Sunday, October 16, 2022

Profits selling what?

There's a classic Monty Python scene that I often think about (and have used a lot in this blog): What have the Romans ever done for us?


It ends with: "All right, but apart from the sanitation, the medicine, education, wine, public order, irrigation, roads, a fresh water system, and public health, what have the Romans ever done for us?"

I wish I had even a thousandth of the comedic genius of the Monty Python team in order to create a comparable line about science.  Something like, "All right, but apart from the sanitation, the medicine, education, public order, irrigation, roads, a fresh water system, and public health, what has science ever done for us lately?"

Consider for a moment our lives without vaccines.  An example of what science has done for us.
As a kid, I had only known about malaria.  Later, I learnt in school that there was something called a "yellow fever" that mosquitoes merrily spread.  Then dengue. Chikungunya.  Enough already!

I have been dreaming of a world without mosquitoes.  I won't miss them at all.  Instead of waging trillion dollar wars in which the US bombs the shit out of brown people, I have argued that the US should instead fund the development of anti-malarial vaccines that can vastly improve the quality of life of brown people.  Instead, we elected a white supremacist, who said brown people should stay back in their shitholes!

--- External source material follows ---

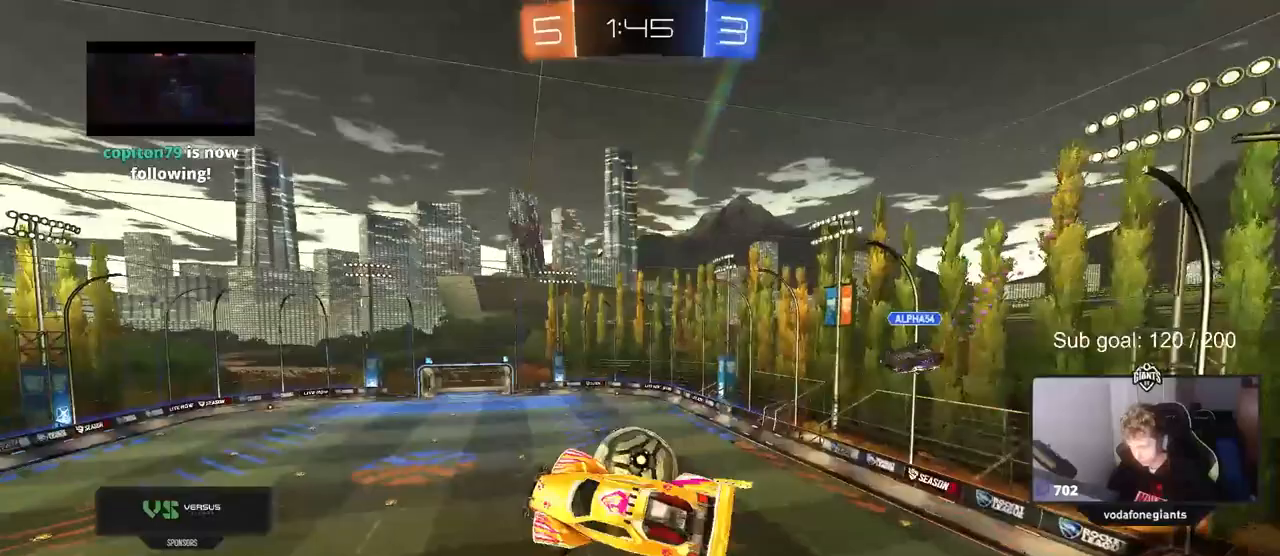
{"keys": ["a", "shift"], "mouse": [], "mouse_move": "still", "events": [[117, "s", "down"], [350, "s", "up"], [400, "d", "up"], [400, "shift", "down"], [450, "a", "down"]]}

Yet, as I noted in this post more than a year ago, there is a ray of hope.  There is promise of a malaria vaccine.

For the first time, a vaccine has shown high efficacy in trials – preventing the disease 77% of the time among those receiving it. This is a landmark achievement. The WHO’s target efficacy for malaria vaccines is over 75%. Until now, this level has never been reached.

Now we are closer than ever to a real malaria vaccine, and is expected to be rolled out in 2023:

Crucially, say the scientists, their vaccine is cheap and they already have a deal to manufacture more than 100 million doses a year.

The charity Malaria No More said recent progress meant children dying from malaria could end "in our lifetimes".

What has science ever done for us lately, right?

What I don't understand is this: Why don't governments, especially in affluent countries, offer all the needed dollars and euros in order to develop other such vaccines? Why doesn't the public demand such an effort? Because big-pharma will make lots of money in the process? 

Think about this: Isn't vaccinating the world worth the money? 

Think about this too: America's most profitable company (and often one of the most profitable in the world) is not a pharmaceutical giant.  Nor is it a fossil fuel company. It is Apple.


Chances are that most people who yell and scream at big pharma raking in profits do that while using not one but many Apple devices!  As I wrote in 2013, Apple  has done such a masterful job in public relations that it is one company that is pretty much never, ever attacked. It is a multinational corporation that is the largest in the world with profit margins like you won't believe, yet it is rarely ever critiqued compared to the daily assaults on big pharma. 

What has big pharma ever done for us, right?